Data listing:
--- --- ---
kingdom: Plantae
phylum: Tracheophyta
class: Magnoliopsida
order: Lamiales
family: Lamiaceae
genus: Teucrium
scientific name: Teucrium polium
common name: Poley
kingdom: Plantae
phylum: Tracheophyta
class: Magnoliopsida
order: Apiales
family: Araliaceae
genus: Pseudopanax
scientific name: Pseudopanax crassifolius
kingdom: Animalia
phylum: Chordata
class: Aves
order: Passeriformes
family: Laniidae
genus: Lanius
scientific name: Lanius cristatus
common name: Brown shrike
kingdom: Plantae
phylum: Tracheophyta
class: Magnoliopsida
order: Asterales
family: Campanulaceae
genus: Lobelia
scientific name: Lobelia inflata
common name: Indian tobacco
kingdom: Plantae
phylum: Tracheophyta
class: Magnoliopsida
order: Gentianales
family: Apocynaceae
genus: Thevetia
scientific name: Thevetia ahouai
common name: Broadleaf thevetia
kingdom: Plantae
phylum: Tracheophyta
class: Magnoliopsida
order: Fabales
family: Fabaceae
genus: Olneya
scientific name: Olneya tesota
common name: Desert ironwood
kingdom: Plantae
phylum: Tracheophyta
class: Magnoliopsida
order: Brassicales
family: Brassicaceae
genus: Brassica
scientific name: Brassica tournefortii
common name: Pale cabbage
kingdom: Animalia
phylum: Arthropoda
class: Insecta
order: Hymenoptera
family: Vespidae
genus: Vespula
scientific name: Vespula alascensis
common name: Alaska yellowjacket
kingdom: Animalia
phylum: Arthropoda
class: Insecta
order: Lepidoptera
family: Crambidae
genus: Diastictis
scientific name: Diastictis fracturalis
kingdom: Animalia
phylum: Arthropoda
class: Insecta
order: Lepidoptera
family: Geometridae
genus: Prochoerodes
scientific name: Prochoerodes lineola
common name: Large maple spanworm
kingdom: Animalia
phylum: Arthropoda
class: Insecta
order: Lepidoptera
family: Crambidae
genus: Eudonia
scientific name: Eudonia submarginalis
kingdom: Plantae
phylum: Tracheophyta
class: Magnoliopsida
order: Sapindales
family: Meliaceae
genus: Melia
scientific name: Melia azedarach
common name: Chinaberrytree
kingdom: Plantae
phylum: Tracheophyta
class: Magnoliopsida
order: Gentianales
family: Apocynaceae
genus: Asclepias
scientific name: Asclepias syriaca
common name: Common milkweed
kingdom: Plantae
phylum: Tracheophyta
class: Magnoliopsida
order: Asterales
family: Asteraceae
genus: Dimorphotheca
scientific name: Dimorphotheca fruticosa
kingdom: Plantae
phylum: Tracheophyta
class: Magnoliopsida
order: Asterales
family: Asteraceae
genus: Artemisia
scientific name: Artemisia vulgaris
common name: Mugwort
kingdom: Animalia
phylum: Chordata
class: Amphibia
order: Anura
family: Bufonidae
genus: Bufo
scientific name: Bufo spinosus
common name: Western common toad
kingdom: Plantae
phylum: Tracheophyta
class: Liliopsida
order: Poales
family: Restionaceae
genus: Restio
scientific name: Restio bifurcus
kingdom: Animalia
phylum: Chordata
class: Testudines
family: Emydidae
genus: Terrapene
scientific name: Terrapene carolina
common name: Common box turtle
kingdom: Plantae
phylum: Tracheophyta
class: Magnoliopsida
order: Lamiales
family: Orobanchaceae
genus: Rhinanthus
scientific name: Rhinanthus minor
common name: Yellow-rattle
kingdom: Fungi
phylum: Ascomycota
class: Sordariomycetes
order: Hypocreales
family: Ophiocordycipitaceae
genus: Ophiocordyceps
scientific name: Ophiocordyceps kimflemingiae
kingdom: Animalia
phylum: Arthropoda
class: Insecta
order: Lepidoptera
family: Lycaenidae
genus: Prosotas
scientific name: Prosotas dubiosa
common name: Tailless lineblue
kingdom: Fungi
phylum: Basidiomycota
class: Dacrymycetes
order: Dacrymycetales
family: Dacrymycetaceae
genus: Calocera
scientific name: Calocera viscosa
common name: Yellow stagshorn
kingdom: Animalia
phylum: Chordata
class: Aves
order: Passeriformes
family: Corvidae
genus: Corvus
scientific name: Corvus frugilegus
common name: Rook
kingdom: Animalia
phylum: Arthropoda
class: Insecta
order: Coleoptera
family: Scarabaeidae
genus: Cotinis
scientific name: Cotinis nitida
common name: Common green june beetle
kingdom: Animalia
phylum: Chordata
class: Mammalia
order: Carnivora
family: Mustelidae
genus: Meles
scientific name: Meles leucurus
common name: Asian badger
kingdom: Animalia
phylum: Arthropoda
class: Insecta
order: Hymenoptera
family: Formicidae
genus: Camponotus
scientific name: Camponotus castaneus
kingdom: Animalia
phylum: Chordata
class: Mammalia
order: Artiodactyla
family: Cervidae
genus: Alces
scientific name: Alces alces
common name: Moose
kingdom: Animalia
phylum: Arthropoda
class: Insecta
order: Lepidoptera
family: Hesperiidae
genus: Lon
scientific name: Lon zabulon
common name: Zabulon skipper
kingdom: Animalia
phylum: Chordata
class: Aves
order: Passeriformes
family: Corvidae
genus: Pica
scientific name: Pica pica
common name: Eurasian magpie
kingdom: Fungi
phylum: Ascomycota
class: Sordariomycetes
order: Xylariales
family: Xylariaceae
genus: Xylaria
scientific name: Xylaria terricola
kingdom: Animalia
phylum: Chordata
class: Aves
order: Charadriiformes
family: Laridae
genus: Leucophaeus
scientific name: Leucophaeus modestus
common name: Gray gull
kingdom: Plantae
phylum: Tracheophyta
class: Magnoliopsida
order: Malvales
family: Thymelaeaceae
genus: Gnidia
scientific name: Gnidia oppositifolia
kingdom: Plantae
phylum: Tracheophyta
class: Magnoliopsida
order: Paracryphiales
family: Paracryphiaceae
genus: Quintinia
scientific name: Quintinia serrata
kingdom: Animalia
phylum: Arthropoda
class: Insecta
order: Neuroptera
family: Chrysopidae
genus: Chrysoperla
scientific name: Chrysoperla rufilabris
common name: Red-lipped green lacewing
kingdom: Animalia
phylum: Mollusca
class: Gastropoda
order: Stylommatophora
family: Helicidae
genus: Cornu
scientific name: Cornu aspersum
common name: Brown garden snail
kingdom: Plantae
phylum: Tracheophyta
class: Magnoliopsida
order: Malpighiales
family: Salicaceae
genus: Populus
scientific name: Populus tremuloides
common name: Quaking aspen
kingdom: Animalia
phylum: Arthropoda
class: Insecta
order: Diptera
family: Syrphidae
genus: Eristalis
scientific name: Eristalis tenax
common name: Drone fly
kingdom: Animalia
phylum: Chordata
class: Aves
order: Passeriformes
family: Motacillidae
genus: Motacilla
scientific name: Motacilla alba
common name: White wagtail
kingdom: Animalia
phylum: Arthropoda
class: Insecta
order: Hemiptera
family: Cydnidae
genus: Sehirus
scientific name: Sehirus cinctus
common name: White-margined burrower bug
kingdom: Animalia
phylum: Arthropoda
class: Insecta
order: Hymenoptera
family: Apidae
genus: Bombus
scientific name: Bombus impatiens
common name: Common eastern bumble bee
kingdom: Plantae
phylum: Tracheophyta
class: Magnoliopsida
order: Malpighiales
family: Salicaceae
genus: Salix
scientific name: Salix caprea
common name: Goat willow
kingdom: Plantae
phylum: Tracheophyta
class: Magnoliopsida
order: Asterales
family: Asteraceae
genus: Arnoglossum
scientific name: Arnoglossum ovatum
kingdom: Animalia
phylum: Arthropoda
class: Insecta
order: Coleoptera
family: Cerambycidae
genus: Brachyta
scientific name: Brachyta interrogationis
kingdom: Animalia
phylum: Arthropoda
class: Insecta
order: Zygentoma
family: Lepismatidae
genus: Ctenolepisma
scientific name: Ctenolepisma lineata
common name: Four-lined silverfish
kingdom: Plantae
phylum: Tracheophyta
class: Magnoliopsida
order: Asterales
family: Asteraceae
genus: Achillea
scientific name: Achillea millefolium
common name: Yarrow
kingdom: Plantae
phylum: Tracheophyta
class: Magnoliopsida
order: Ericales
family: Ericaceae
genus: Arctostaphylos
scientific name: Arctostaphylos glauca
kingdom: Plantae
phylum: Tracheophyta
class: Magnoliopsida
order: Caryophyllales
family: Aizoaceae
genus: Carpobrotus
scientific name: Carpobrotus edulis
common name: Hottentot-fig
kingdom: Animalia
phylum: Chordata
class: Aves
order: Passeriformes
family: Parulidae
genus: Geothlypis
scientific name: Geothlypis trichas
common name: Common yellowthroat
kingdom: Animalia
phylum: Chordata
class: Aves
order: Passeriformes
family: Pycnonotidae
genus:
--- --- ---
What this task involves: Update the lines from the first one through the line with "order: Fabales", replacing "scientific name" with "binomial name" and leaving everything else unchanged. Give only those lines.

Task result:
kingdom: Plantae
phylum: Tracheophyta
class: Magnoliopsida
order: Lamiales
family: Lamiaceae
genus: Teucrium
binomial name: Teucrium polium
common name: Poley
kingdom: Plantae
phylum: Tracheophyta
class: Magnoliopsida
order: Apiales
family: Araliaceae
genus: Pseudopanax
binomial name: Pseudopanax crassifolius
kingdom: Animalia
phylum: Chordata
class: Aves
order: Passeriformes
family: Laniidae
genus: Lanius
binomial name: Lanius cristatus
common name: Brown shrike
kingdom: Plantae
phylum: Tracheophyta
class: Magnoliopsida
order: Asterales
family: Campanulaceae
genus: Lobelia
binomial name: Lobelia inflata
common name: Indian tobacco
kingdom: Plantae
phylum: Tracheophyta
class: Magnoliopsida
order: Gentianales
family: Apocynaceae
genus: Thevetia
binomial name: Thevetia ahouai
common name: Broadleaf thevetia
kingdom: Plantae
phylum: Tracheophyta
class: Magnoliopsida
order: Fabales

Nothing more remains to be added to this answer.